I think the best example of this in action is Stanislav Petrov, who defied protocol to launch a retaliatory nuclear strike against the Americans. It turned out the alarm was raised by a fault relating to weather conditions.
https://en.wikipedia.org/wiki/Stanislav_Petrov
I somewhat agree with your point, but note that these people are enforcing the will of their country's top leadership. And the Russian government has every reason to not play nice with the US government.
I actually wouldn't be surprised if NSA is one of the "nicest" intelligence agencies out there, though. Relatively speaking.
It's hard for the US to express anger that the Russian government's secret services hacked America secret services to steal the tools the American government used to hack other governments...
The idea was it could effectively explain away the internal inefficiency, waste, stupidity, corruption and bureaucracy as everyone can point to and say "See, we can't have nice things because we have traitors in our midst"
I like that part. Yes, don't make the middle aged dads from Fort Mead angry.
might as well consider them government provocateurs.
Generally, "hacking groups" that have picked fights with the USG have a somewhat spotty track record of retaining their freedom.
How does that work? Are older employees promoted away from this work into management? Is there an age limit to joining the hacking organization?

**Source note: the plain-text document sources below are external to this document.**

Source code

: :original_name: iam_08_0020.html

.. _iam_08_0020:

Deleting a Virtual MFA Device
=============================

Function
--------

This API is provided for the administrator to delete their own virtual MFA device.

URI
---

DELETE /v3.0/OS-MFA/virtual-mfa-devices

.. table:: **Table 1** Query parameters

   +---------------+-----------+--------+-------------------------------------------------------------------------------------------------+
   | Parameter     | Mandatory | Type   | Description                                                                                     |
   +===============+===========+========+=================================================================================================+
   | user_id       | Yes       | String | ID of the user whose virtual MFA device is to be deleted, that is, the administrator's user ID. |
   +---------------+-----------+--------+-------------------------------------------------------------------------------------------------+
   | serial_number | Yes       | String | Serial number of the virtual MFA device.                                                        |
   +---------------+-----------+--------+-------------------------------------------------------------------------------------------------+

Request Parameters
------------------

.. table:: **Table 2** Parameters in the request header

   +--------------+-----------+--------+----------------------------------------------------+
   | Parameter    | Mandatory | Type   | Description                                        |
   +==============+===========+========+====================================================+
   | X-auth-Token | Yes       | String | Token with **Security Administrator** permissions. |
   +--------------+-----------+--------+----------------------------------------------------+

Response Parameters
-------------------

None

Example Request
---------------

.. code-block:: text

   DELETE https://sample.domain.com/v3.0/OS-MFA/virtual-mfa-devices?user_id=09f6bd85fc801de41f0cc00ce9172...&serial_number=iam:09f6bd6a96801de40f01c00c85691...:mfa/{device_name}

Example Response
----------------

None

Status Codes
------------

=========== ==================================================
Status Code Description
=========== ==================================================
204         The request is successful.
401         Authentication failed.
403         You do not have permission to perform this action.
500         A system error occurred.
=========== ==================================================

Well if i were part EQ and saw my exploits leaked somewhere else, this is what i will personally recommend doing, to level up the game and meanwhile let's blame russia so my job is secure (finding exploits in TAO) and to keep out of the game the small league players (HackingTeam, NSO, FinFisher, et al).
Don't meet trouble halfway.
You are entitled to your own opinions but not your own facts
There are two kinds of problems: yours and mine and this is not mine
I'm a little naive when it comes to this sort of tech, but does anybody else wonder if this leak could be a notice from the Russians that they do, in fact, have all of Hillary's emails?